▶ SOURCE DOCUMENT:
[start]
Freshly built block is initially filled with bindings chunks[0].next == 1, chunks[1].next == 2 etc. and last points to invalid_index.

Block holds current index that points to first free chunk in that block. When block gives away a chunk, it moves current to chunk[current].next - next free chunk. Once block becomes empty() (no more free chunks), value of current is invalid_index. That binding value is not important, invalid_index was chosen to clearly indicate it will never be used. And that is assured by setting current_block to null_ptr when it becomes empty() - once that happens the block won't be used until some object that it holds is deallocated. It is one way for current_block to be nullified (it is also its initial state).

Deallocation is a bit more complicated. First we need to know which block the object being released belongs to. Most of the time it will be in current_block, so we are looking there first (that happens mostly in live mode when object creation is undone and redone when transactions are reapplied). The implementation also holds second most probable place to look - last_found_block. This is optimization for our characteristics of deallocations - a lot of objects allocated in close proximity are also deallocated in the same time, because that's how they are processed (f.e. all comment_cashout_objects created for comments written in the same time are released seven days later, therefore it pays to remember which pool block contained last released objects. If neither "shortcut" contained released object, we need to look for proper block with its address using block_index (block found that way becomes new last_found_block).

Inside the block releasing object consists of writing current current to found chunk and setting new current to index of that chunk, effectively placing freshly released on top of list of free chunks. In most cases that's all there is. We just need to make sure the block containing just released chunk is on block_list (unless it is current_block). However when releasing a chunk made the block full() (unless we are in PRESERVE_LAST_BLOCK version of pool allocator and we just released last object), we are also releasing whole block. The block is also nullified - either as current_block or as a member of block_list.

Observant reader should notice one thing - I've never mentioned locking. It is not because need for locks during allocation and release is obvious. It is because the pool_allocator_t does not lock. It is only used for state objects and all changes in state can only happen under common write lock, there is no need to waste any time on locking inside pool allocator.

Applying to undo state

For first stage of optimization pool allocator was used inside multiindexes that hold state objects. Each allocator is specialized in holding just one type of objects, in fact even if there were two instances of multiindex holding the same type of objects, they'd have separate pools. That feature is problematic if we wanted to use pool allocator for state objects inside undo sessions (and we do - second stage of optimization). In order to not have separate pools constantly allocated and released as undo stack is formed and cleared, we needed a way to share the same pool between many containers of the same type. At first I thought that would be simple task, but it took over a week and multiple changes of concept. Final version consists of explicitly instantiated pool allocators (aliased as undo_state_allocator_t - that version uses PRESERVE_LAST_BLOCK flag to prevent release of last block when last object is released). Those instances are then wrapped and passed down to containers inside undo_state where they finally take form of shared_pool_allocator_t. That class uses passed instance as its impl, that is, it passes all calls down to the shared instance.
[end]
▶ INPUT RECORDS:
[start]
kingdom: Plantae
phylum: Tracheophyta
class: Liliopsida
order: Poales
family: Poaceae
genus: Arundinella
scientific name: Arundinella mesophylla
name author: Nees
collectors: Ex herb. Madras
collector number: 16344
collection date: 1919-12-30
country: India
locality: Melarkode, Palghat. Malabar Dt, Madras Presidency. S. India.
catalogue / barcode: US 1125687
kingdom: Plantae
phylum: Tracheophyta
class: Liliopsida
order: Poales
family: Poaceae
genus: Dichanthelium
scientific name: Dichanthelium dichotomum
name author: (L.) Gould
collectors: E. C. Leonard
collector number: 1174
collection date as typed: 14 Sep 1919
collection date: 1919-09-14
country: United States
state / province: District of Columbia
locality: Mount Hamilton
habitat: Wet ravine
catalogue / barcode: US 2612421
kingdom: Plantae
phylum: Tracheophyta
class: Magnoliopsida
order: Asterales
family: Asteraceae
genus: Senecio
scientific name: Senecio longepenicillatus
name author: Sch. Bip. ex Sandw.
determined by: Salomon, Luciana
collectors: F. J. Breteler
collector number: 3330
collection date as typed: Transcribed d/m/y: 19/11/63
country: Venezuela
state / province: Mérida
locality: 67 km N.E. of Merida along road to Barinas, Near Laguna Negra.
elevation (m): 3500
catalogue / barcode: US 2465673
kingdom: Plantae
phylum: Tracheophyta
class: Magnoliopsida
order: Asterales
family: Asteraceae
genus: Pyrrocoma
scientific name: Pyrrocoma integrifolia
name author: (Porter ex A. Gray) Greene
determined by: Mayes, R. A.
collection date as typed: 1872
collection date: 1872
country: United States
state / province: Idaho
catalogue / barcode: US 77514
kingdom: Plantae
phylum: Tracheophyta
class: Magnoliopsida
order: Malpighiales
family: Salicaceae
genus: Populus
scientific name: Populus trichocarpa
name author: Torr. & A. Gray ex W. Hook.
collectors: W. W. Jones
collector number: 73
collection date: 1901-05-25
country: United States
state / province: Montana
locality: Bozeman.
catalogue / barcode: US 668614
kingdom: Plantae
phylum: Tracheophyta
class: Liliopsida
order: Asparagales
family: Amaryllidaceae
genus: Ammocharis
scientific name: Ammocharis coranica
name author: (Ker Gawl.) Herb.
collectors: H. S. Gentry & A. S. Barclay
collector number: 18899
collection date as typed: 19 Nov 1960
[end]
▶ TO-DO LIST:
- 1) In the pool allocator text, which flag does undo_state_allocator_t use?
- 2) Rewrite the part of the records that opens with the line containing "order: Asparagales" and closes at the end of the records, changing "collector number" to "collection number" and leaving everything else unchanged.

▶ ANSWERS TO THE PROBLEMS:
- 1) It uses the PRESERVE_LAST_BLOCK flag.

- 2)
order: Asparagales
family: Amaryllidaceae
genus: Ammocharis
scientific name: Ammocharis coranica
name author: (Ker Gawl.) Herb.
collectors: H. S. Gentry & A. S. Barclay
collection number: 18899
collection date as typed: 19 Nov 1960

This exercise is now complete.